Das muss dazugesagt werden. Sehr geehrte Damen und Herren, der Freistaat Thüringen hat Schulden. Thüringen hat bis Ende 2010 rund 16 Mrd. € Kredite aufgenommen. Pro Einwohner sind das mehr als 7.000 €. Dazu kommt die Zinsbelastung in diesem Jahr von circa 670 Mio. €. Das ist mal weniger wegen des niedrigen Zinsniveaus, das kann sich aber auch sehr schnell nach oben bewegen, wenn die Zinsen wieder ansteigen. Berechnungen zu Tilgungen sagen zum Beispiel aus: Würde man ab dem Jahr 2020 jährlich 100 Mio. € Schulden tilgen, dann würde es 180 Jahre dauern, um diesen Schuldenberg auf null abzutragen.

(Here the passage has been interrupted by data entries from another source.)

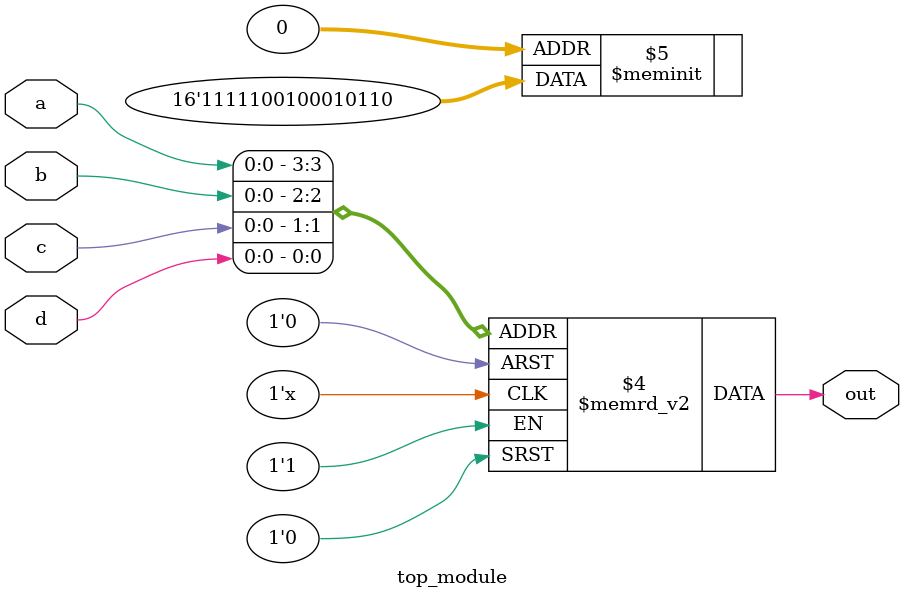
<source format=sv>
module top_module (
    input a,
    input b,
    input c,
    input d,
    output reg out
);

    always @(a, b, c, d)
        case ({a, b, c, d})
            4'b0000: out = 1'b0;
            4'b0001: out = 1'b1;
            4'b0010: out = 1'b1;
            4'b0011: out = 1'b0;
            4'b0100: out = 1'b1;
            4'b0101: out = 1'b0;
            4'b0110: out = 1'b0;
            4'b0111: out = 1'b0;
            4'b1000: out = 1'b1;
            4'b1001: out = 1'b0;
            4'b1010: out = 1'b0;
            4'b1011: out = 1'b1;
            4'b1100: out = 1'b1;
            4'b1101: out = 1'b1;
            4'b1110: out = 1'b1;
            4'b1111: out = 1'b1;
        endcase

endmodule

</source>
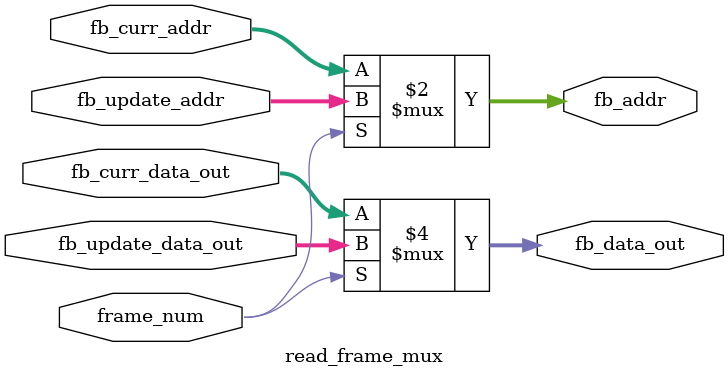
<source format=sv>
module read_frame_mux (input frame_num, 
							  input logic [17:0] fb_curr_addr, fb_update_addr,
							  input logic [7:0] fb_curr_data_out, fb_update_data_out,
							  output logic [17:0] fb_addr,
							  output logic [7:0] fb_data_out
);
	assign fb_addr = (frame_num == 0) ? fb_curr_addr : fb_update_addr;
	assign fb_data_out = (frame_num == 0) ? fb_curr_data_out : fb_update_data_out;

endmodule

</source>
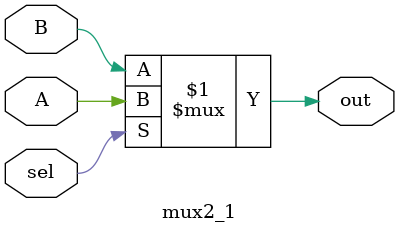
<source format=v>
module mux2_1(output out,input A,B,sel);
assign out = (sel) ? A : B;

endmodule
</source>
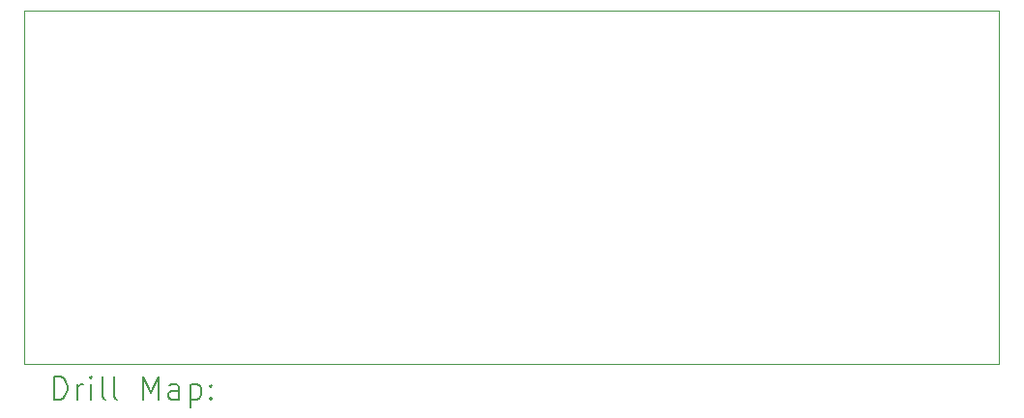
<source format=gbr>
%TF.GenerationSoftware,KiCad,Pcbnew,8.0.9-8.0.9-0~ubuntu20.04.1*%
%TF.CreationDate,2025-03-28T22:02:59+00:00*%
%TF.ProjectId,ggroohauga-console,6767726f-6f68-4617-9567-612d636f6e73,rev?*%
%TF.SameCoordinates,Original*%
%TF.FileFunction,Drillmap*%
%TF.FilePolarity,Positive*%
%FSLAX45Y45*%
G04 Gerber Fmt 4.5, Leading zero omitted, Abs format (unit mm)*
G04 Created by KiCad (PCBNEW 8.0.9-8.0.9-0~ubuntu20.04.1) date 2025-03-28 22:02:59*
%MOMM*%
%LPD*%
G01*
G04 APERTURE LIST*
%ADD10C,0.025400*%
%ADD11C,0.200000*%
G04 APERTURE END LIST*
D10*
X5387340Y-5049520D02*
X13921740Y-5049520D01*
X13921740Y-8148320D01*
X5387340Y-8148320D01*
X5387340Y-5049520D01*
D11*
X5646847Y-8461074D02*
X5646847Y-8261074D01*
X5646847Y-8261074D02*
X5694466Y-8261074D01*
X5694466Y-8261074D02*
X5723037Y-8270598D01*
X5723037Y-8270598D02*
X5742085Y-8289645D01*
X5742085Y-8289645D02*
X5751609Y-8308693D01*
X5751609Y-8308693D02*
X5761132Y-8346788D01*
X5761132Y-8346788D02*
X5761132Y-8375359D01*
X5761132Y-8375359D02*
X5751609Y-8413455D01*
X5751609Y-8413455D02*
X5742085Y-8432502D01*
X5742085Y-8432502D02*
X5723037Y-8451550D01*
X5723037Y-8451550D02*
X5694466Y-8461074D01*
X5694466Y-8461074D02*
X5646847Y-8461074D01*
X5846847Y-8461074D02*
X5846847Y-8327740D01*
X5846847Y-8365836D02*
X5856371Y-8346788D01*
X5856371Y-8346788D02*
X5865894Y-8337264D01*
X5865894Y-8337264D02*
X5884942Y-8327740D01*
X5884942Y-8327740D02*
X5903990Y-8327740D01*
X5970656Y-8461074D02*
X5970656Y-8327740D01*
X5970656Y-8261074D02*
X5961132Y-8270598D01*
X5961132Y-8270598D02*
X5970656Y-8280121D01*
X5970656Y-8280121D02*
X5980180Y-8270598D01*
X5980180Y-8270598D02*
X5970656Y-8261074D01*
X5970656Y-8261074D02*
X5970656Y-8280121D01*
X6094466Y-8461074D02*
X6075418Y-8451550D01*
X6075418Y-8451550D02*
X6065894Y-8432502D01*
X6065894Y-8432502D02*
X6065894Y-8261074D01*
X6199228Y-8461074D02*
X6180180Y-8451550D01*
X6180180Y-8451550D02*
X6170656Y-8432502D01*
X6170656Y-8432502D02*
X6170656Y-8261074D01*
X6427799Y-8461074D02*
X6427799Y-8261074D01*
X6427799Y-8261074D02*
X6494466Y-8403931D01*
X6494466Y-8403931D02*
X6561132Y-8261074D01*
X6561132Y-8261074D02*
X6561132Y-8461074D01*
X6742085Y-8461074D02*
X6742085Y-8356312D01*
X6742085Y-8356312D02*
X6732561Y-8337264D01*
X6732561Y-8337264D02*
X6713513Y-8327740D01*
X6713513Y-8327740D02*
X6675418Y-8327740D01*
X6675418Y-8327740D02*
X6656371Y-8337264D01*
X6742085Y-8451550D02*
X6723037Y-8461074D01*
X6723037Y-8461074D02*
X6675418Y-8461074D01*
X6675418Y-8461074D02*
X6656371Y-8451550D01*
X6656371Y-8451550D02*
X6646847Y-8432502D01*
X6646847Y-8432502D02*
X6646847Y-8413455D01*
X6646847Y-8413455D02*
X6656371Y-8394407D01*
X6656371Y-8394407D02*
X6675418Y-8384883D01*
X6675418Y-8384883D02*
X6723037Y-8384883D01*
X6723037Y-8384883D02*
X6742085Y-8375359D01*
X6837323Y-8327740D02*
X6837323Y-8527740D01*
X6837323Y-8337264D02*
X6856371Y-8327740D01*
X6856371Y-8327740D02*
X6894466Y-8327740D01*
X6894466Y-8327740D02*
X6913513Y-8337264D01*
X6913513Y-8337264D02*
X6923037Y-8346788D01*
X6923037Y-8346788D02*
X6932561Y-8365836D01*
X6932561Y-8365836D02*
X6932561Y-8422979D01*
X6932561Y-8422979D02*
X6923037Y-8442026D01*
X6923037Y-8442026D02*
X6913513Y-8451550D01*
X6913513Y-8451550D02*
X6894466Y-8461074D01*
X6894466Y-8461074D02*
X6856371Y-8461074D01*
X6856371Y-8461074D02*
X6837323Y-8451550D01*
X7018275Y-8442026D02*
X7027799Y-8451550D01*
X7027799Y-8451550D02*
X7018275Y-8461074D01*
X7018275Y-8461074D02*
X7008752Y-8451550D01*
X7008752Y-8451550D02*
X7018275Y-8442026D01*
X7018275Y-8442026D02*
X7018275Y-8461074D01*
X7018275Y-8337264D02*
X7027799Y-8346788D01*
X7027799Y-8346788D02*
X7018275Y-8356312D01*
X7018275Y-8356312D02*
X7008752Y-8346788D01*
X7008752Y-8346788D02*
X7018275Y-8337264D01*
X7018275Y-8337264D02*
X7018275Y-8356312D01*
M02*

</source>
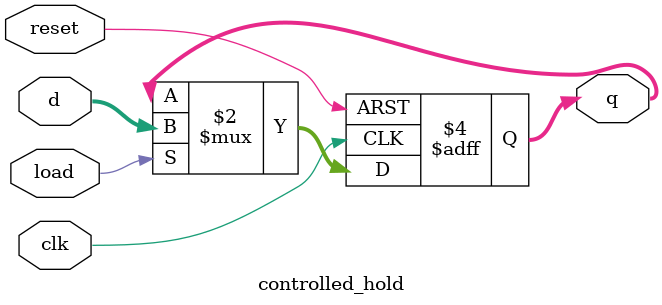
<source format=v>
module controlled_hold (
    input clk,
    input reset,
    input load,
    input [31:0] d,
    output reg [31:0] q
);
    always @(posedge clk or posedge reset) begin
        if (reset)
            q <= 32'b0;
        else if (load)
            q <= d;
    end
endmodule

</source>
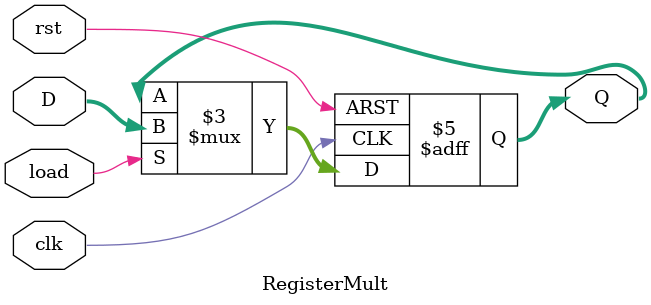
<source format=v>
`timescale 1ns / 1ps
module RegisterMult
	# (parameter W = 16)
	(
		input wire clk, //system clock
		input wire rst, //system reset
		input wire load, //load signal
		input wire [W-1:0] D, //input signal
		output reg [W-1:0] Q //output signal
    );

	always @(posedge clk, posedge rst)
		if(rst)
			Q <= 0;
		else if(load)
			Q <= D;
		else
			Q <= Q;

endmodule

</source>
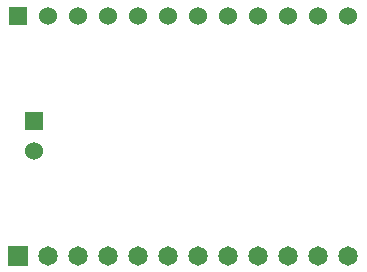
<source format=gbs>
G04 (created by PCBNEW (2013-01-21 BZR 3918)-testing) date Tue 22 Jan 2013 06:29:34 AM CET*
%MOIN*%
G04 Gerber Fmt 3.4, Leading zero omitted, Abs format*
%FSLAX34Y34*%
G01*
G70*
G90*
G04 APERTURE LIST*
%ADD10C,2.3622e-06*%
%ADD11R,0.06X0.06*%
%ADD12C,0.06*%
%ADD13R,0.065X0.065*%
%ADD14C,0.065*%
G04 APERTURE END LIST*
G54D10*
G54D11*
X56025Y-44500D03*
G54D12*
X56025Y-45500D03*
G54D13*
X55500Y-49000D03*
G54D14*
X56500Y-49000D03*
X57500Y-49000D03*
X58500Y-49000D03*
X59500Y-49000D03*
X60500Y-49000D03*
X61500Y-49000D03*
X62500Y-49000D03*
X63500Y-49000D03*
X64500Y-49000D03*
X65500Y-49000D03*
X66500Y-49000D03*
G54D11*
X55500Y-41000D03*
G54D12*
X56500Y-41000D03*
X57500Y-41000D03*
X58500Y-41000D03*
X59500Y-41000D03*
X60500Y-41000D03*
X61500Y-41000D03*
X62500Y-41000D03*
X63500Y-41000D03*
X64500Y-41000D03*
X65500Y-41000D03*
X66500Y-41000D03*
M02*

</source>
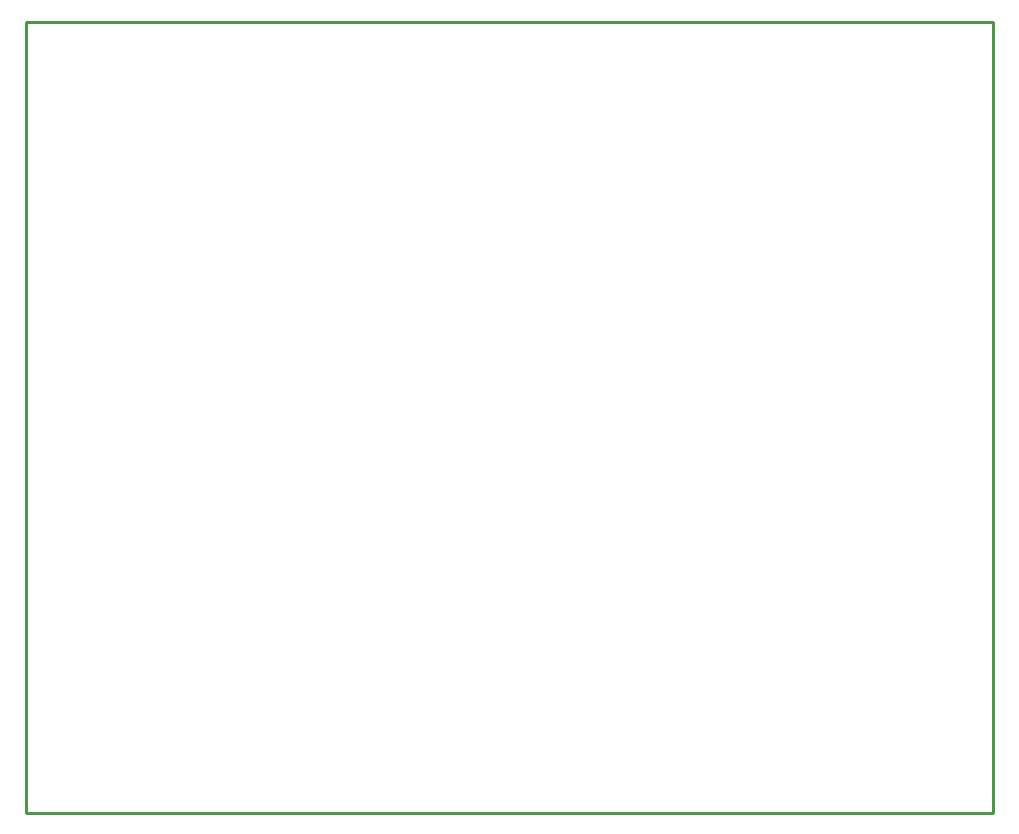
<source format=gbr>
G04 EAGLE Gerber RS-274X export*
G75*
%MOMM*%
%FSLAX34Y34*%
%LPD*%
%IN*%
%IPPOS*%
%AMOC8*
5,1,8,0,0,1.08239X$1,22.5*%
G01*
%ADD10C,0.254000*%


D10*
X0Y0D02*
X818950Y0D01*
X818950Y669800D01*
X0Y669800D01*
X0Y0D01*
M02*

</source>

Meine sehr geehrten Damen und Herren, vieles wurde aber mit diesem Geld in den letzten 20 Jahren auch aufgebaut bzw. in Ordnung gebracht. Ich denke, das muss an dieser Stelle, wenn wir über die Schulden des Freistaates reden, auch immer wieder gesagt werden. Wir haben immer wieder versucht, bestehende Betriebe, die notleidend geworden sind, zu unterstützen. Die größte Betriebsdichte Deutschlands, das in der Finanz- und Wirtschaftskrise robuste Wirtschaftsgefüge und die geringste Arbeitslosigkeit im Osten sind die Folge der Politik der letzten 20 Jahre, die uns über Bürgschaftsausfälle und Wirtschaftsförderung auch viel Geld gekostet haben. Wir haben keine Lehrer entlassen. Wir haben die Kulturförderung mit hohen Subventionen für letztlich jede Eintrittskarte nicht
gekürzt. Wir haben die Kommunen mehr unterstützt als andere Länder. Letzteres sieht man auch und das will natürlich auch immer keiner gern zugeben, sondern es wird stets mehr gefordert vom Land. Aber dies sind die Tatsachen.